Tackling Bad Debts
The huge pile of non-performing assets (NPAs), or bad loans, on the account books of state-owned banks has undermined their health in more ways than one. Aside from the delayed/ nonrepayment, NPAs also hit the profitability of banks because they are required to make provisions (put aside a certain percentage of the outstanding amount) to insure themselves against defaults, reducing the funds available for new loans. In this regard, the new Insolvency and Bankruptcy Code, 2016, though touted as a clean-up of the banking sector, has made life even worse.
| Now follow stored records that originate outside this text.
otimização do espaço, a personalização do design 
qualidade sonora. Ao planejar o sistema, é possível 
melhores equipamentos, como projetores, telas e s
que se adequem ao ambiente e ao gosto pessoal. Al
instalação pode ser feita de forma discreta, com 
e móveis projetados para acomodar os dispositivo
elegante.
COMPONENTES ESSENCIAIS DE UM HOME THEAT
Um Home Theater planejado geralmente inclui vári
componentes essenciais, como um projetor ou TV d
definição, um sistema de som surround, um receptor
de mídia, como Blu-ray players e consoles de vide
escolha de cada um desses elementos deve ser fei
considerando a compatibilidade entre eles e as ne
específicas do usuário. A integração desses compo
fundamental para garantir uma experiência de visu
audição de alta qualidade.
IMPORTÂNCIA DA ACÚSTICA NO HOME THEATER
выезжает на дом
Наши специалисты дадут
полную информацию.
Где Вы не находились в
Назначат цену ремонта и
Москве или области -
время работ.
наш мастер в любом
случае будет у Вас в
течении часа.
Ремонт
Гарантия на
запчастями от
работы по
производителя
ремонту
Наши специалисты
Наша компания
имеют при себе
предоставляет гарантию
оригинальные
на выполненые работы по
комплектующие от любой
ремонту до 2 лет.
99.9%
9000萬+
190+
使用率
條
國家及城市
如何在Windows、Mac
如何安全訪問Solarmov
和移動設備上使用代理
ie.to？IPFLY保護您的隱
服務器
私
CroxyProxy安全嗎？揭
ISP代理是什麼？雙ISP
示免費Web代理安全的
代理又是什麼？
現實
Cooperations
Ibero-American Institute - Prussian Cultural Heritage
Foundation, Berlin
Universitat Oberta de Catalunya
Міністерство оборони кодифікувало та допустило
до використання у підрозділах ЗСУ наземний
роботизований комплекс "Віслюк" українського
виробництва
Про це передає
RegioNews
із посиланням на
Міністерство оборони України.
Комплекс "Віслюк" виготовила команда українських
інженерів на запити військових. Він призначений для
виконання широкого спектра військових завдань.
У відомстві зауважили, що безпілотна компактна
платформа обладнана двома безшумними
When a defaulter is referred for insolvency, negotiations usually end with the lender agreeing to take a ‘haircut’ on the amount to be repaid—settling for less than what was originally owed. This puts lenders at a further disadvantage, since they have to make new provisions for these ‘haircuts’.
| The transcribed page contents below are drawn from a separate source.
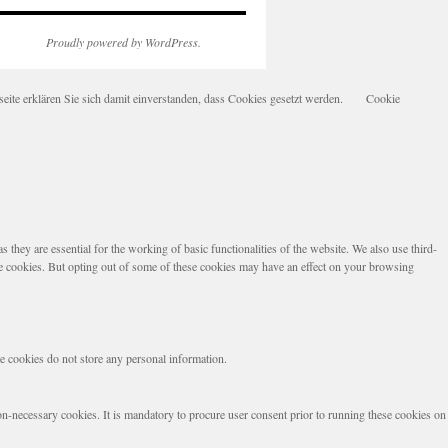
Proudly powered by WordPress.
te erklären Sie sich damit einverstanden, dass Cookies gesetzt werden.
Cookie
they are essential for the working of basic functionalities of the website. We also use third-
se cookies. But opting out of some of these cookies may have an effect on your browsing
se cookies do not store any personal information.
non-necessary cookies. It is mandatory to procure user consent prior to running these cookies on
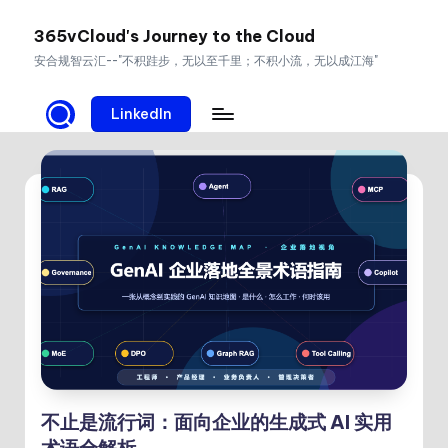
365vCloud's Journey to the Cloud
Skip
安合规智云汇--"不积跬步，无以至千里；不积小流，无以成江海"
to
content
LinkedIn
不止是流行词：面向企业的生成式 AI 实用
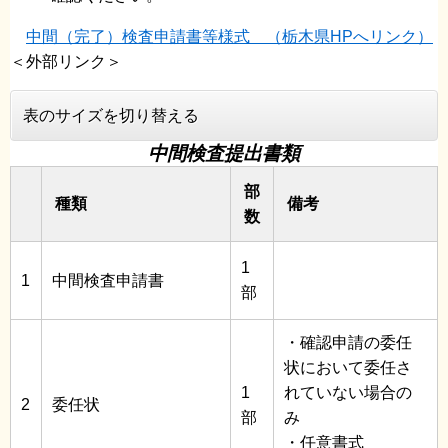
中間（完了）検査申請書等様式 （栃木県HPへリンク）
＜外部リンク＞
表のサイズを切り替える
中間検査提出書類
部
種類
備考
数
1
1
中間検査申請書
部
・確認申請の委任
状において委任さ
1
れていない場合の
2
委任状
部
み
・任意書式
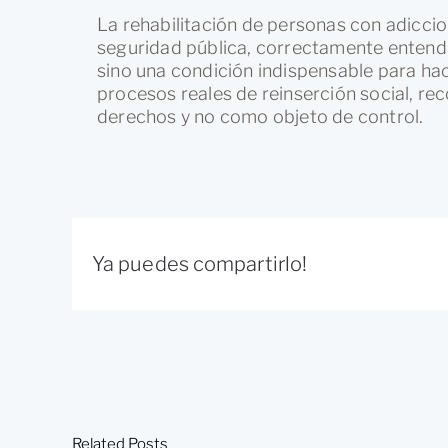
La rehabilitación de personas con adicci
seguridad pública, correctamente entendi
sino una condición indispensable para hac
procesos reales de reinserción social, r
derechos y no como objeto de control.
Ya puedes compartirlo!
Related Posts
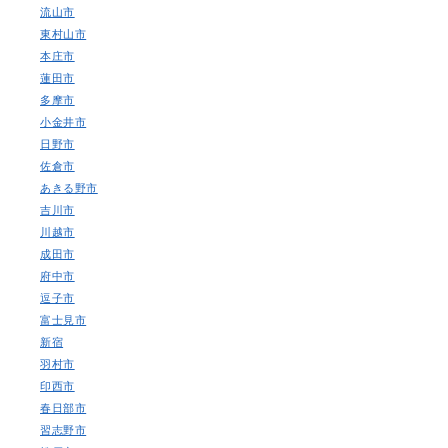
流山市
東村山市
本庄市
蓮田市
多摩市
小金井市
日野市
佐倉市
あきる野市
吉川市
川越市
成田市
府中市
逗子市
富士見市
新宿
羽村市
印西市
春日部市
習志野市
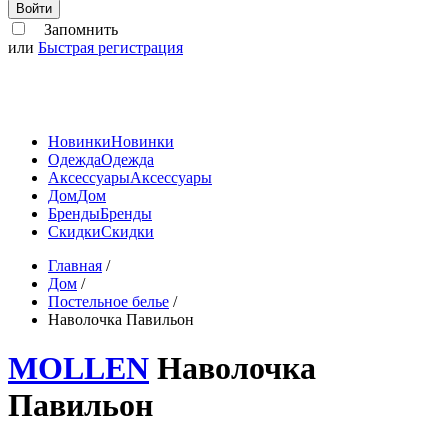
Войти
Запомнить
или
Быстрая регистрация
Новинки
Новинки
Одежда
Одежда
Аксессуары
Аксессуары
Дом
Дом
Бренды
Бренды
Скидки
Скидки
Главная
/
Дом
/
Постельное белье
/
Наволочка Павильон
MOLLEN
Наволочка
Павильон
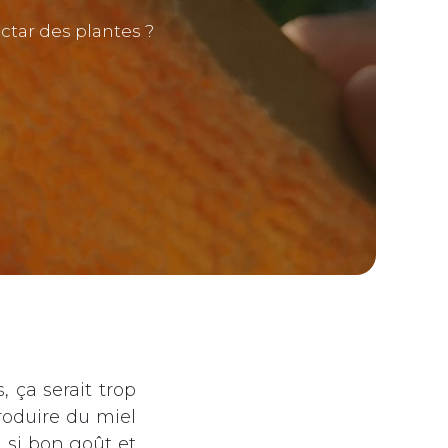
ectar des plantes ?
 ça serait trop
produire du miel
n si bon goût et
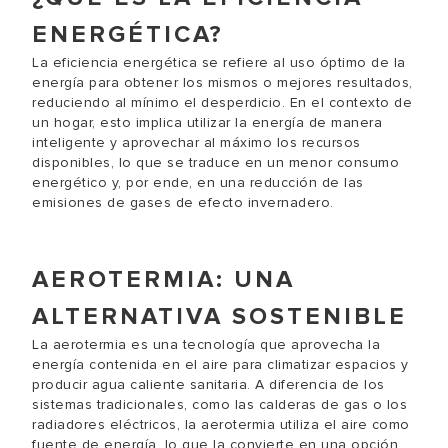
ENERGÉTICA?
La eficiencia energética se refiere al uso óptimo de la
energía para obtener los mismos o mejores resultados,
reduciendo al mínimo el desperdicio. En el contexto de
un hogar, esto implica utilizar la energía de manera
inteligente y aprovechar al máximo los recursos
disponibles, lo que se traduce en un menor consumo
energético y, por ende, en una reducción de las
emisiones de gases de efecto invernadero.
AEROTERMIA: UNA
ALTERNATIVA SOSTENIBLE
La aerotermia es una tecnología que aprovecha la
energía contenida en el aire para climatizar espacios y
producir agua caliente sanitaria. A diferencia de los
sistemas tradicionales, como las calderas de gas o los
radiadores eléctricos, la aerotermia utiliza el aire como
fuente de energía, lo que la convierte en una opción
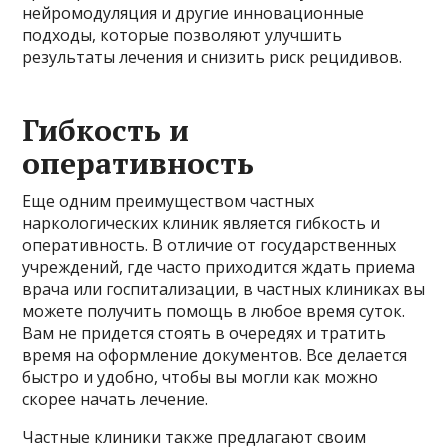
нейромодуляция и другие инновационные
подходы, которые позволяют улучшить
результаты лечения и снизить риск рецидивов.
Гибкость и
оперативность
Еще одним преимуществом частных
наркологических клиник является гибкость и
оперативность. В отличие от государственных
учреждений, где часто приходится ждать приема
врача или госпитализации, в частных клиниках вы
можете получить помощь в любое время суток.
Вам не придется стоять в очередях и тратить
время на оформление документов. Все делается
быстро и удобно, чтобы вы могли как можно
скорее начать лечение.
Частные клиники также предлагают своим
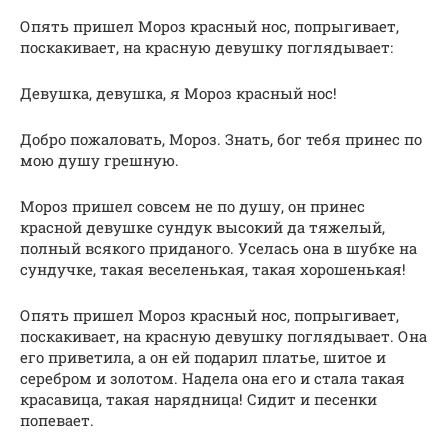
Опять пришел Мороз красный нос, попрыгивает,
поскакивает, на красную девушку поглядывает:
Девушка, девушка, я Мороз красный нос!
Добро пожаловать, Мороз. Знать, бог тебя принес по
мою душу грешную.
Мороз пришел совсем не по душу, он принес
красной девушке сундук высокий да тяжелый,
полный всякого приданого. Уселась она в шубке на
сундучке, такая веселенькая, такая хорошенькая!
Опять пришел Мороз красный нос, попрыгивает,
поскакивает, на красную девушку поглядывает. Она
его приветила, а он ей подарил платье, шитое и
серебром и золотом. Надела она его и стала такая
красавица, такая нарядница! Сидит и песенки
попевает.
“How will banks withstand the losses [from insolvency resolutions] and yet have
enough of a capital buffer to [protect] the huge proportion of the economy’s savings that they receive as deposits?” asks Viral Acharya, deputy governor, RBI. Crisil, a ratings agency, estimates that banks may have to take a haircut of 60 per cent, about Rs 2.4 lakh crore, to settle 50 large NPAs totalling Rs 4 lakh crore. These 50 loans were made to companies in the metals, construction and power sectors, and account for half the total NPAs in the banking system. “[NPAs of] Companies from the power sector would require moderate haircuts, while those from the metals and construction sectors would need [more severe] ones,” says Pawan Agrawal, chief analytical officer, Crisil.
RBI governor Urjit Patel has called for a recapitalisation of staterun banks as they are not financially strong enough to take severe ‘haircuts’. According to sources, this is already in the works—the government has allocated Rs 10,000 crore for 2017-18 on this account, over the Rs 25,000 crore already allocated over the past two fiscals.
Finance minister Arun Jaitley recently conceded that recovering money from large defaulters is a “major challenge”. The recovery of NPAs via insolvency proceedings will also likely be challenged in the courts—as has happened in the case of Essar Steel—further delaying this urgent process.